Está muy preocupado el presidente de los Estados Unidos, Barack Obama por la crisis de la prensa norteamericana, que no es tal prensa, sino todopoderosos multimedia de prensa, radio y TV.

Es decir, el oligopolio de unos señores de la prensa (antes había señores de la guerra, pero hoy los verdaderos señores son los de la prensa) que ya no se llevan mal con el poder porque nadie mantiene una disputa prolongada consigo mismo: ellos son el poder, poder económico, poder de influencia, es decir ideológico, político y cultural. ¿Quién es el más poderoso hoy en día? El editor.

Naturalmente, poder no supone popularidad y a medida que los grandes multimedia han sido creciendo en tamaño y controlando más espacio, se han ido alejando del público al que debían servir: ya sólo sirven a sus intereses y a aquellas instituciones que les otorgan licencia de radio y TV en un mundo concesional (que no viene de conceder, sino de concesiones públicas).

El problema es que los multimedia están en quiebra, un pequeño detalle que sólo importa a algunos liberales empecinados que aún creen que cuando alguien está en quiebra debe quebrar.

Pero Obama es un hombre que está con los pobres, por eso, no ha dicho que vaya a dedicar dinero público a salvar a editores millonarios. Sí, de hecho se les va a dar el dinero a ellos, dinero del pueblo, pero, al igual que hizo con los banqueros de Wall Street, lo hace por el bien del pueblo, para que los banqueros puedan devolverles sus ahorros.

El sistema informativo saltó por los aires cuando el tal pueblo, el comprador, se cansó de pagar para que el oligopolio, ora de izquierdas ora de derechas, le lavara el cerebro. Bueno, y cuando llegó a Internet que es la democracia de la información, un paraíso de la libertad donde cada cual puede jugar a ser Polanco. Y Pasábamos así de una prensa libre a unos lectores libres, porque también eran escritores y podrían exponer sus mensajes en el mismo escaparate que los oligopolistas. Naturalmente, a los oligopolistas no les ha gustado. Lo último que falta en una democracia es que el pueblo sea el protagonista. Así no hay quien gobierne.

En pocas palabras, Obama ha dicho que ayudará al oligopolio porque, de otro modo, el mundo será de los blogueros, es decir de Internet.
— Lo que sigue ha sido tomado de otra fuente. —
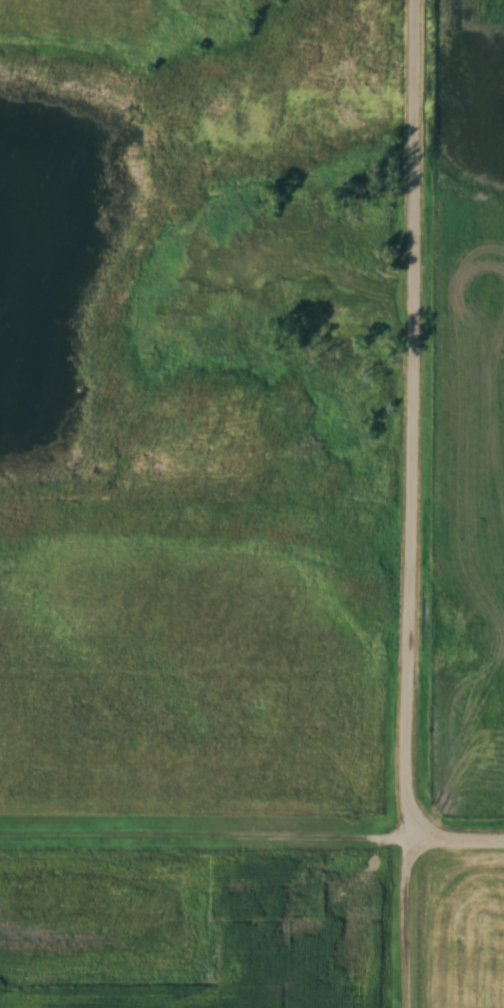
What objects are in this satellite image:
road: (413, 503)
road: (252, 843)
Y eso no puede ser, claro, porque al pueblo no hay quien le controle -como a Internet- mientras que con media docena de señores de la prensa, la media docena de políticos y la media docena de multinacionales, siempre pueden llegar a un acuerdo sobre qué es políticamente correcto, o sea, sobre lo que se puede decir y lo que no se puede decir. Hemos pasado -bueno, todavía estamos en él- de un sistema oligopolístico de pocos emisores y un masa de receptores a otro bien distinto, el internetero, donde existe una masa de editores y una masa de receptores coincidentes.

Por lo general, el poder, o sea Obama y los grandes editores, acusan a Internet de falta de rigor. Ahora bien, sobre esta acusación hay que aclarar dos cosas:

1. El rigor no es lo mismo que la verdad. De hecho, son dos conceptos que la modernidad ha ido alejando gradualmente y ahora se encuentran a años luz. De hecho, los señores de la prensa, el sistema de pocos emisores y público masivo, manipula con rigor, fórmula química que se expresa así: dicen la verdad, nada más que la verdad pero no toda la verdad. De hecho su verdad es escasa, interesada, formulista y burocrática.

El periodismo universal, o ciudadanos, o bloguero, en resumen, el periodismo independiente de la red, es menos riguroso. Tiene menos medios por lo que mete la pata con más frecuencia.

La crítica de Obama a los medios de Internet es interesada pero también un poco tonta. Los que identifican rigor y verdad son como esos sesudos críticos modernos que desprecian a Aristóteles, probablemente la mente más penetrante que haya existido, porque sólo supone reunir 500 especies animales -muy poco riguroso, por su parte- cuando existen decenas de millones. Tamaña falta de rigor no quita verdad al estagirita, salvo por los tontimodernos que acusan al periodismo electrónico de falta de rigor. Por ejemplo, a Obama.

Y a todo esto, ¿es Internet una selva donde el receptor queda desarmado? No, porque el receptor puede convertirse en emisor y porque, mucho ojo, la certeza de una información no depende de las fuentes que se citan (¿Cómo va a depender de eso si el 99% de las fuentes que se citan son fuentes anónimas?) sino en la coherencia interna del texto.

No se preocupen de las faltas de rigor -que las tiene- del periodismo bloguero; preocúpense del muy riguroso interés del oligopolio informativo.